ABOUT THIS TASK: Return only the final portion of the entries: the line with "Rendered at 1500 by 1125 pixels." and every line after it, each one exact.

[Rendered page images]
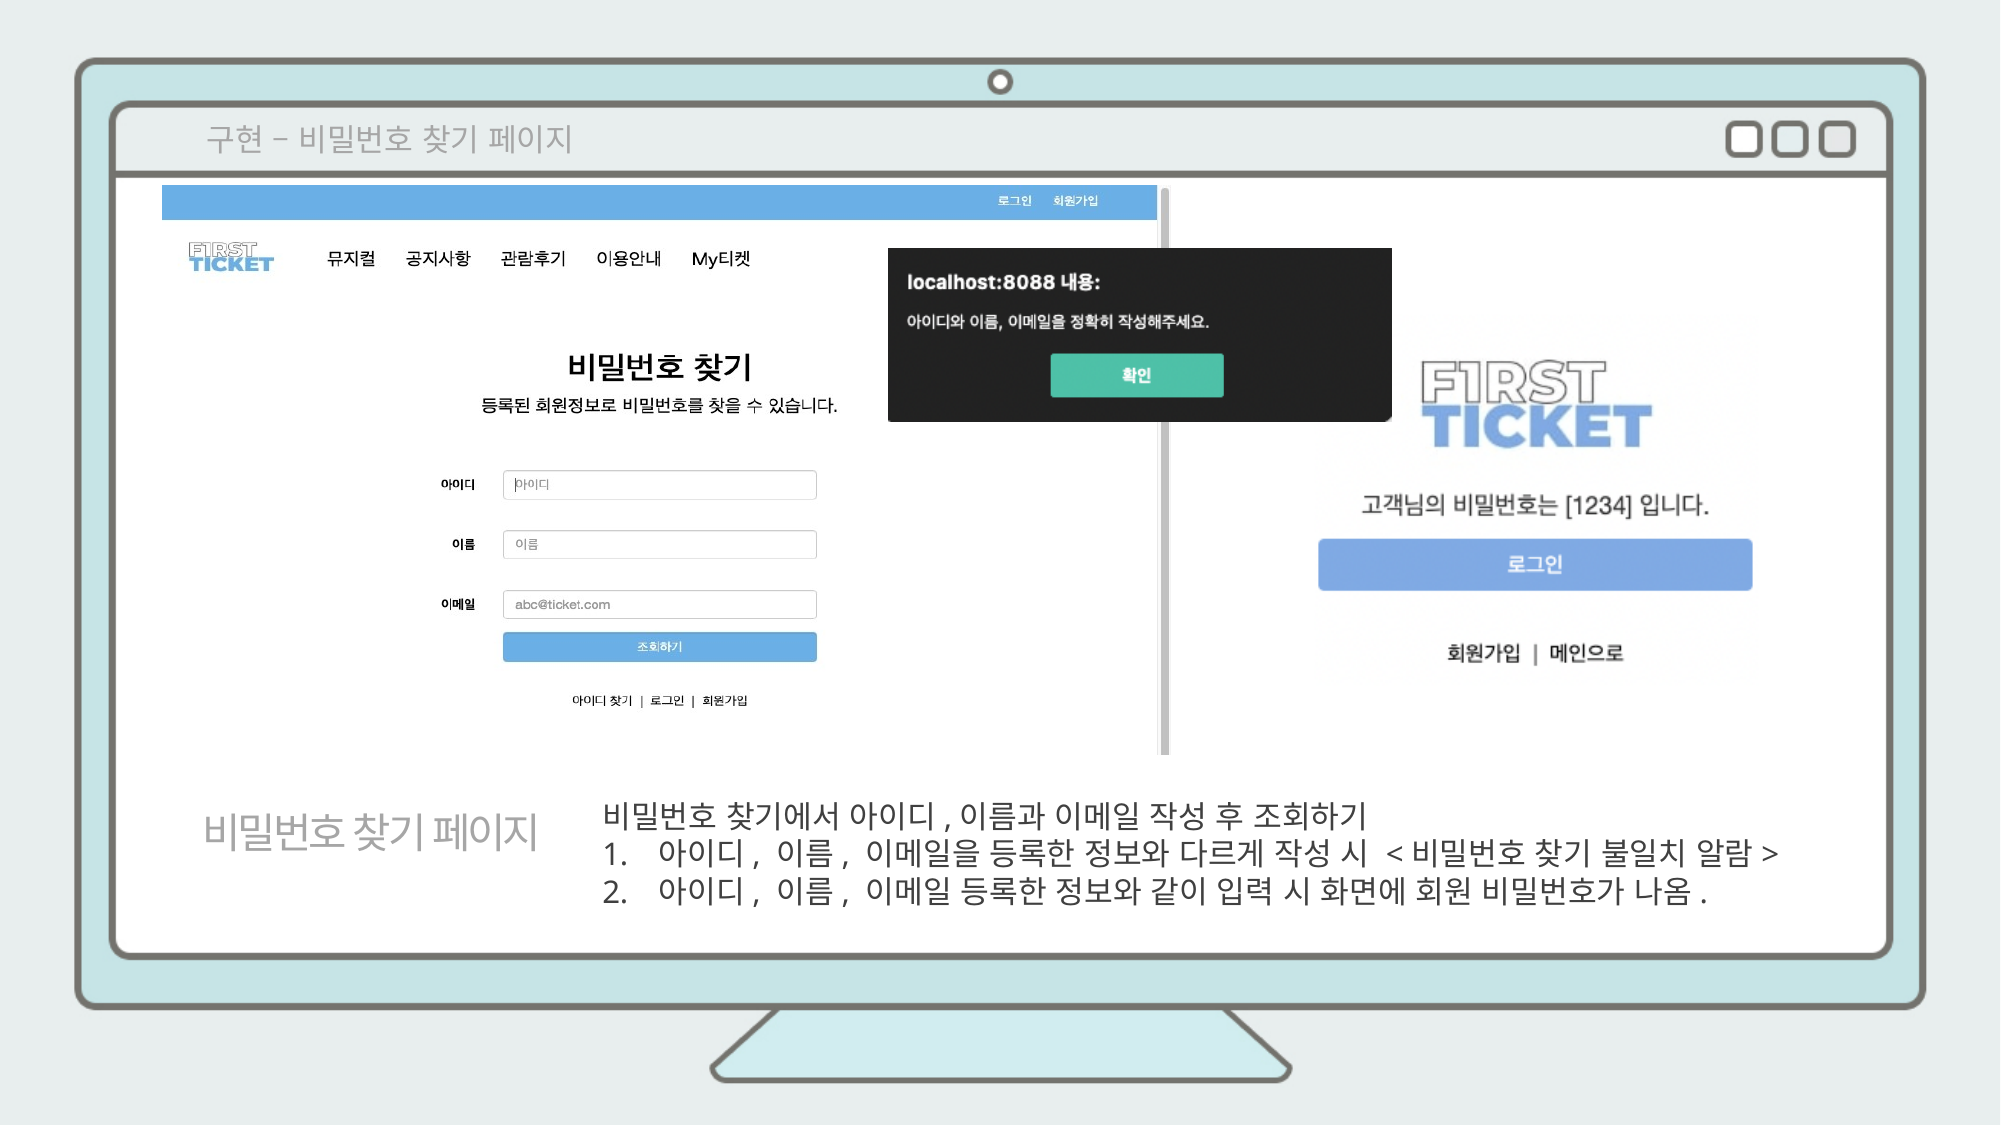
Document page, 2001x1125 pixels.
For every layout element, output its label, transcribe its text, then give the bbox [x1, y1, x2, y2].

text_box 비밀번호 찾기 페이지 [187, 774, 594, 865]
text_box 구현 – 비밀번호 찾기 페이지 [162, 112, 620, 166]
text_box 비밀번호 찾기에서 아이디,이름과 이메일 작성 후 조회하기 아이디, 이름, 이메일을 등록한 정보와 다르게 작성 시 <비밀번호 찾기 불일치 알람> 아이디, 이름, 이메일 등록한 정보와 같이 입력 시 화면에 회원 비밀번호가 나옴. [587, 789, 1868, 917]
picture [0, 0, 2001, 1125]
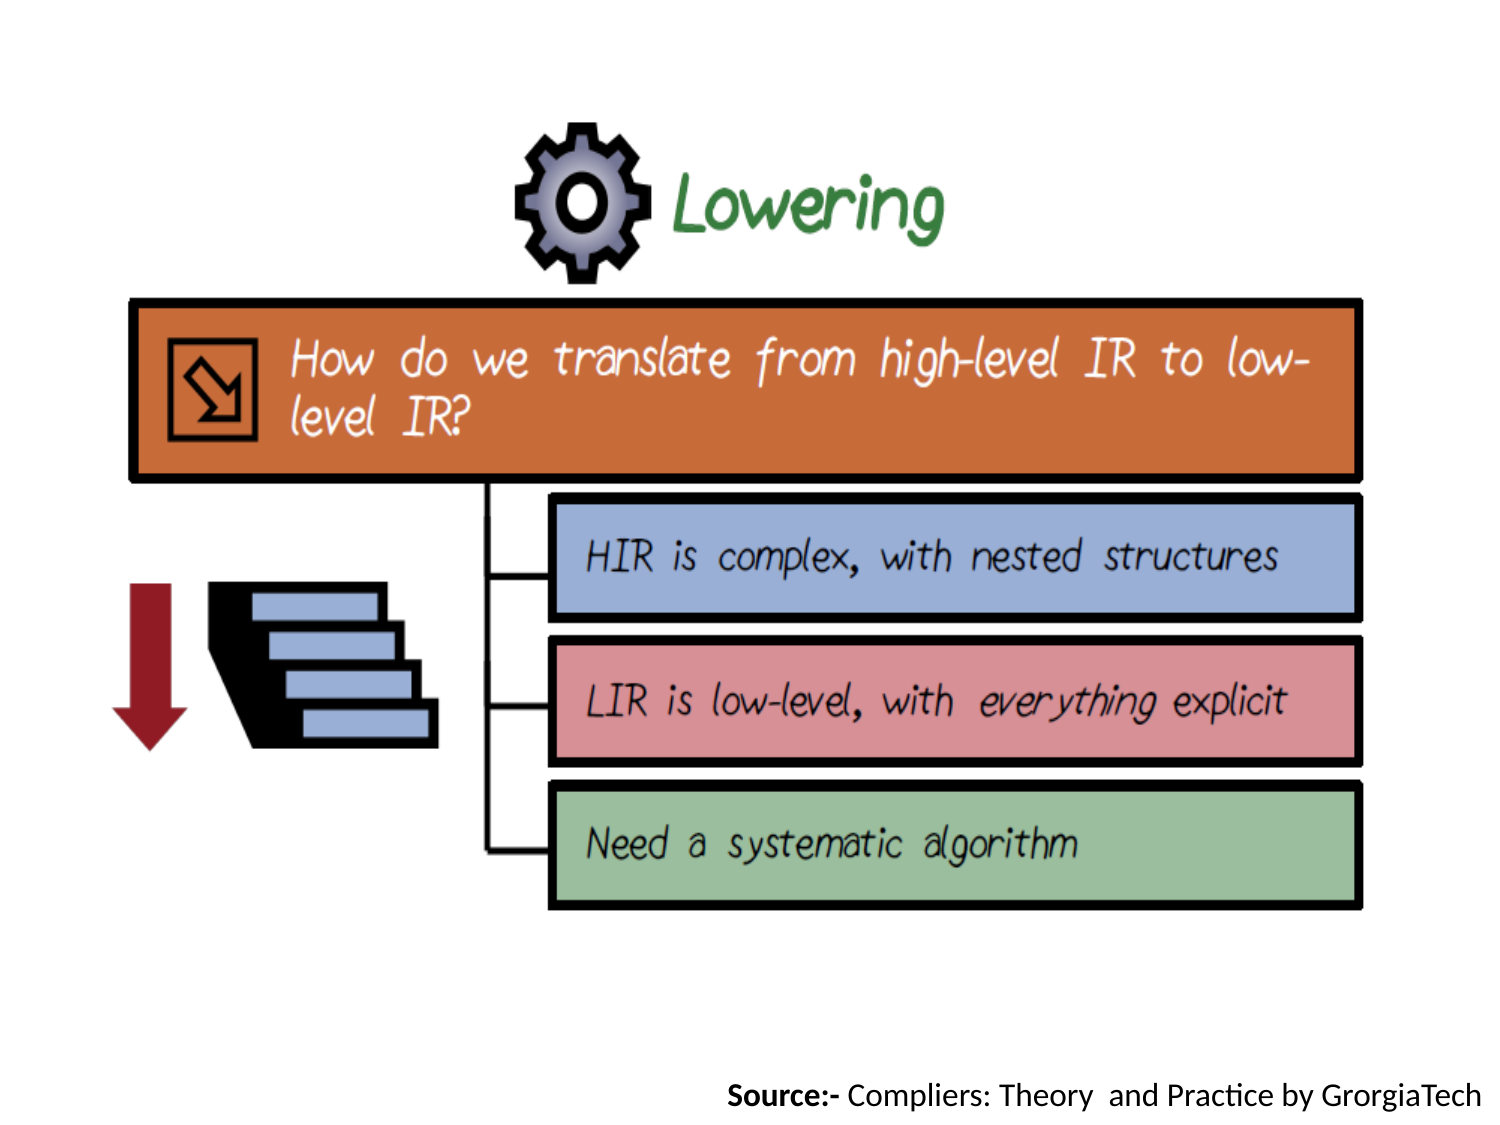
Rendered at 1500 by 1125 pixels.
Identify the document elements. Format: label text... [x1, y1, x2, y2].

text_box Source:- Compliers: Theory and Practice by GrorgiaTech [712, 1065, 1500, 1121]
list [37, 34, 1426, 996]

FINAL ANSWER:
Rendered at 1500 by 1125 pixels.
Identify the document elements. Format: label text... [x1, y1, x2, y2].

text_box Source:- Compliers: Theory and Practice by GrorgiaTech [712, 1065, 1500, 1121]
list [37, 34, 1426, 996]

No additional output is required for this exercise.